What you need to do: Output as a JSON list of strings the lines of the records starting at the line containing "Change controller: IETF." and ending at the line containing "Herramienta Suricata-Update, de", both included, one string per line with blank lines omitted.

Extracted data:
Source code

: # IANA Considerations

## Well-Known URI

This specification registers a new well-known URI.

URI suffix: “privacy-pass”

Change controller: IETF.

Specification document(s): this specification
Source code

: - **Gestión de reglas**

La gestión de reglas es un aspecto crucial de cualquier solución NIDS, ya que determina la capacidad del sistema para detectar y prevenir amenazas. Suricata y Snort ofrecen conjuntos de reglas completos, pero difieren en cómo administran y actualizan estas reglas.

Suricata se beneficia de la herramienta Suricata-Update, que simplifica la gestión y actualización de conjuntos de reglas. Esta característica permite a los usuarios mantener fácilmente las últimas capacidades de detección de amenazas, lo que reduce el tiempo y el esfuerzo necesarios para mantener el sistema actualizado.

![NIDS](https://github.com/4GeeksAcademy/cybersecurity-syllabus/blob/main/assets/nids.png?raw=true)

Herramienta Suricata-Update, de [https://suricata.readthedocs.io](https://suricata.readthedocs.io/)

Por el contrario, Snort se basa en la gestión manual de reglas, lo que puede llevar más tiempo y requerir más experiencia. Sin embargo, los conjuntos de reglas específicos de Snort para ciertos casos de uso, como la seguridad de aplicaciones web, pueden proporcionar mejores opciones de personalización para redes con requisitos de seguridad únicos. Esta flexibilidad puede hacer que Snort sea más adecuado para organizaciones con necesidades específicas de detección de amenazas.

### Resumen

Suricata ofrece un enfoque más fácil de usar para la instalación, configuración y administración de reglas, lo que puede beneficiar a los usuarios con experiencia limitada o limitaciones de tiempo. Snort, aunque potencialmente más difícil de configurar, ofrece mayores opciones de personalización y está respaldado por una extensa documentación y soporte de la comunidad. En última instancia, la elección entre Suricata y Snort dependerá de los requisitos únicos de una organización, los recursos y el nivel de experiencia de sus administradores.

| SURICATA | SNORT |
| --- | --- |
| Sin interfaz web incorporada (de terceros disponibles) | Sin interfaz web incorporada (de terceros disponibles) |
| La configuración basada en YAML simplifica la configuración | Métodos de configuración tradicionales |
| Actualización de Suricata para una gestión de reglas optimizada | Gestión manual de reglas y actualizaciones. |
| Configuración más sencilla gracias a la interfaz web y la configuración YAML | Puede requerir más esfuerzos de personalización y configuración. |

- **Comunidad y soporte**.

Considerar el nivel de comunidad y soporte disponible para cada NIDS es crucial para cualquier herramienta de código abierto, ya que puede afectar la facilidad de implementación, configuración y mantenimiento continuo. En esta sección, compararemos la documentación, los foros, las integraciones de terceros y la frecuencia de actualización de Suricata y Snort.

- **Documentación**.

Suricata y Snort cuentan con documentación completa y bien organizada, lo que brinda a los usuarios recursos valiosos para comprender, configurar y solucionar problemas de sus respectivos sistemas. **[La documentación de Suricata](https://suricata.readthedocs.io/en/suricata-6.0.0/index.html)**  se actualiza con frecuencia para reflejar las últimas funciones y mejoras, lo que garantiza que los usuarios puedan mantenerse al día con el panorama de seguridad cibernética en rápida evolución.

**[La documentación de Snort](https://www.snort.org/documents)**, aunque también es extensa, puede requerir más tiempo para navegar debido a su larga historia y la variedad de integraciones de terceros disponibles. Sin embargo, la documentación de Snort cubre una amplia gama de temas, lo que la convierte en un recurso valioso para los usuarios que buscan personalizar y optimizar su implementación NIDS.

Response to the exercise:
[
  "Change controller: IETF.",
  "Specification document(s): this specification",
  "Source code",
  ": - **Gestión de reglas**",
  "La gestión de reglas es un aspecto crucial de cualquier solución NIDS, ya que determina la capacidad del sistema para detectar y prevenir amenazas. Suricata y Snort ofrecen conjuntos de reglas completos, pero difieren en cómo administran y actualizan estas reglas.",
  "Suricata se beneficia de la herramienta Suricata-Update, que simplifica la gestión y actualización de conjuntos de reglas. Esta característica permite a los usuarios mantener fácilmente las últimas capacidades de detección de amenazas, lo que reduce el tiempo y el esfuerzo necesarios para mantener el sistema actualizado.",
  "![NIDS](https://github.com/4GeeksAcademy/cybersecurity-syllabus/blob/main/assets/nids.png?raw=true)",
  "Herramienta Suricata-Update, de [https://suricata.readthedocs.io](https://suricata.readthedocs.io/)"
]